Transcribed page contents
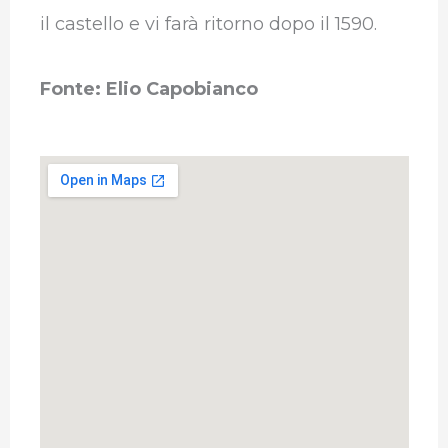
il castello e vi farà ritorno dopo il 1590.
Fonte: Elio Capobianco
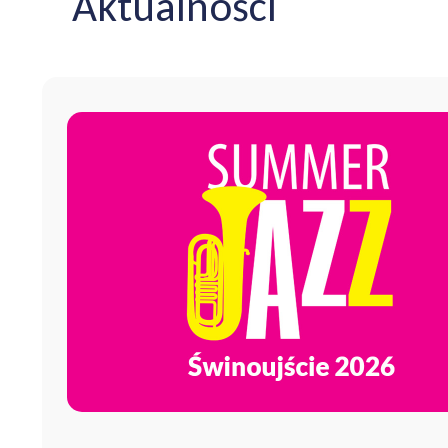
Aktualności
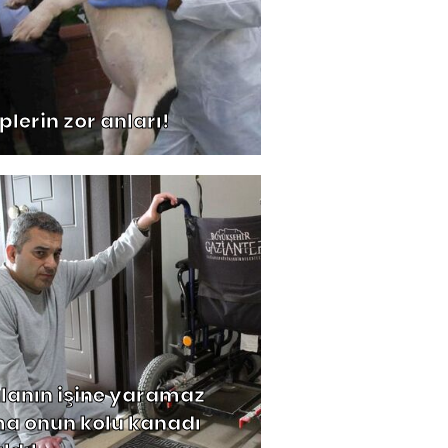
plerin zor anları!
lanın işine yaramaz
a onun kolu kanadı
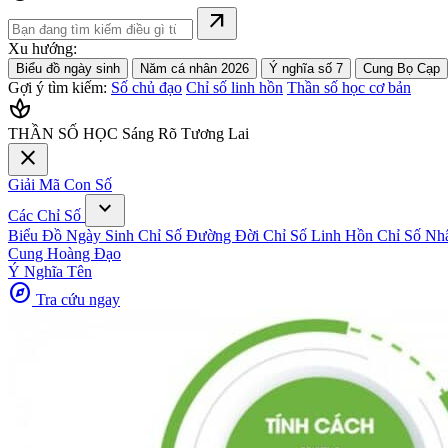
arrow_outward
Xu hướng:
Biểu đồ ngày sinh
Năm cá nhân 2026
Ý nghĩa số 7
Cung Bọ Cạp
Gợi ý tìm kiếm:
Số chủ đạo
Chỉ số linh hồn
Thần số học cơ bản
spa
THẦN SỐ HỌC
Sáng Rõ Tương Lai
close
Giải Mã Con Số
expand_more
Các Chỉ Số
Biểu Đồ Ngày Sinh
Chỉ Số Đường Đời
Chỉ Số Linh Hồn
Chỉ Số Nh
Cung Hoàng Đạo
Ý Nghĩa Tên
explore
Tra cứu ngay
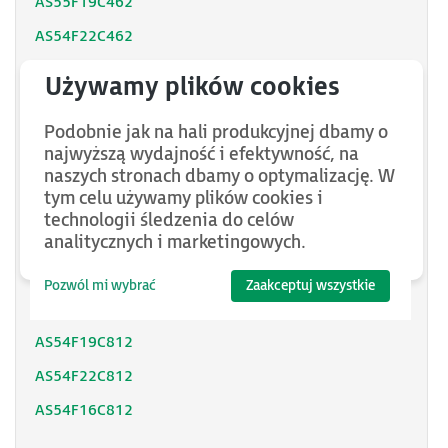
AS55F19C462
AS54F22C462
AS54F10C462
AS54F12C462
Podobnie jak na hali produkcyjnej dbamy o
AS54F13C462
najwyższą wydajność i efektywność, na
AS54F15C462
naszych stronach dbamy o optymalizację. W
tym celu używamy plików cookies i
AS54F16C462
technologii śledzenia do celów
AS54F19C462
analitycznych i marketingowych.
AS54F10C812
Pozwól mi wybrać
Zaakceptuj wszystkie
AS54F13C812
AS54F19C812
AS54F22C812
AS54F16C812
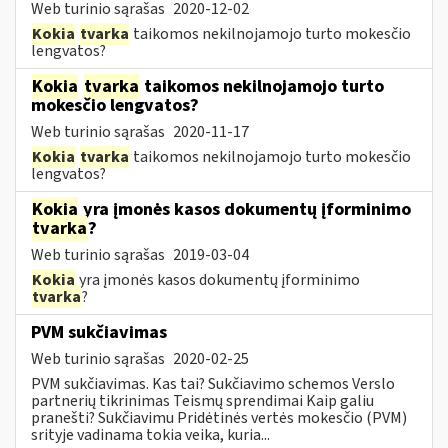
Web turinio sąrašas
2020-12-02
Kokia
tvarka
taikomos nekilnojamojo turto mokesčio
lengvatos?
Kokia
tvarka
taikomos nekilnojamojo turto
mokesčio lengvatos?
Web turinio sąrašas
2020-11-17
Kokia
tvarka
taikomos nekilnojamojo turto mokesčio
lengvatos?
Kokia
yra įmonės kasos dokumentų įforminimo
tvarka
?
Web turinio sąrašas
2019-03-04
Kokia
yra įmonės kasos dokumentų įforminimo
tvarka
?
PVM sukčiavimas
Web turinio sąrašas
2020-02-25
PVM sukčiavimas. Kas tai? Sukčiavimo schemos Verslo
partnerių tikrinimas Teismų sprendimai Kaip galiu
pranešti? Sukčiavimu Pridėtinės vertės mokesčio (PVM)
srityje vadinama tokia veika, kuria...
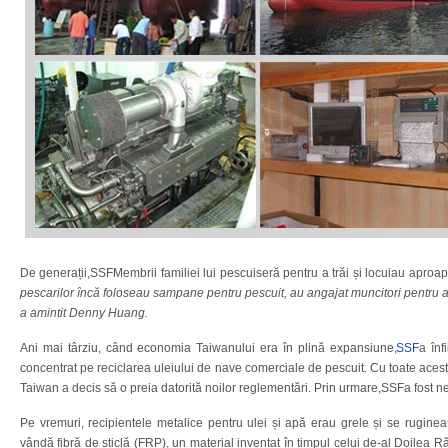
De generații,SSFMembrii familiei lui pescuiseră pentru a trăi și locuiau aproap
pescarilor încă foloseau sampane pentru pescuit, au angajat muncitori pentru a
a amintit Denny Huang.
Ani mai târziu, când economia Taiwanului era în plină expansiune,
SSF
a înf
concentrat pe reciclarea uleiului de nave comerciale de pescuit. Cu toate aces
Taiwan a decis să o preia datorită noilor reglementări. Prin urmare,SSFa fost n
Pe vremuri, recipientele metalice pentru ulei și apă erau grele și se rugineau
vândă fibră de sticlă (FRP), un material inventat în timpul celui de-al Doilea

Aim of the task: Start at the top line above and repeat the records verbatim, leaving images out.

Expected answer:
il castello e vi farà ritorno dopo il 1590.
Fonte: Elio Capobianco
Aktualności
plerin zor anları!
lanın işine yaramaz
a onun kolu kanadı
arrow_outward
Xu hướng:
Biểu đồ ngày sinh
Năm cá nhân 2026
Ý nghĩa số 7
Cung Bọ Cạp
Gợi ý tìm kiếm:
Số chủ đạo
Chỉ số linh hồn
Thần số học cơ bản
spa
THẦN SỐ HỌC
Sáng Rõ Tương Lai
close
Giải Mã Con Số
expand_more
Các Chỉ Số
Biểu Đồ Ngày Sinh
Chỉ Số Đường Đời
Chỉ Số Linh Hồn
Chỉ Số Nh
Cung Hoàng Đạo
Ý Nghĩa Tên
explore
Tra cứu ngay
AS55F19C462
AS54F22C462
AS54F10C462
AS54F12C462
Podobnie jak na hali produkcyjnej dbamy o
AS54F13C462
najwyższą wydajność i efektywność, na
AS54F15C462
naszych stronach dbamy o optymalizację. W
tym celu używamy plików cookies i
AS54F16C462
technologii śledzenia do celów
AS54F19C462
analitycznych i marketingowych.
AS54F10C812
Pozwól mi wybrać
Zaakceptuj wszystkie
AS54F13C812
AS54F19C812
AS54F22C812
AS54F16C812
Web turinio sąrašas
2020-12-02
Kokia
tvarka
taikomos nekilnojamojo turto mokesčio
lengvatos?
Kokia
tvarka
taikomos nekilnojamojo turto
mokesčio lengvatos?
Web turinio sąrašas
2020-11-17
Kokia
tvarka
taikomos nekilnojamojo turto mokesčio
lengvatos?
Kokia
yra įmonės kasos dokumentų įforminimo
tvarka
?
Web turinio sąrašas
2019-03-04
Kokia
yra įmonės kasos dokumentų įforminimo
tvarka
?
PVM sukčiavimas
Web turinio sąrašas
2020-02-25
PVM sukčiavimas. Kas tai? Sukčiavimo schemos Verslo
partnerių tikrinimas Teismų sprendimai Kaip galiu
pranešti? Sukčiavimu Pridėtinės vertės mokesčio (PVM)
srityje vadinama tokia veika, kuria...
De generații,SSFMembrii familiei lui pescuiseră pentru a trăi și locuiau aproap
pescarilor încă foloseau sampane pentru pescuit, au angajat muncitori pentru a
a amintit Denny Huang.
Ani mai târziu, când economia Taiwanului era în plină expansiune,
SSF
a înf
concentrat pe reciclarea uleiului de nave comerciale de pescuit. Cu toate aces
Taiwan a decis să o preia datorită noilor reglementări. Prin urmare,SSFa fost n
Pe vremuri, recipientele metalice pentru ulei și apă erau grele și se rugineau
vândă fibră de sticlă (FRP), un material inventat în timpul celui de-al Doilea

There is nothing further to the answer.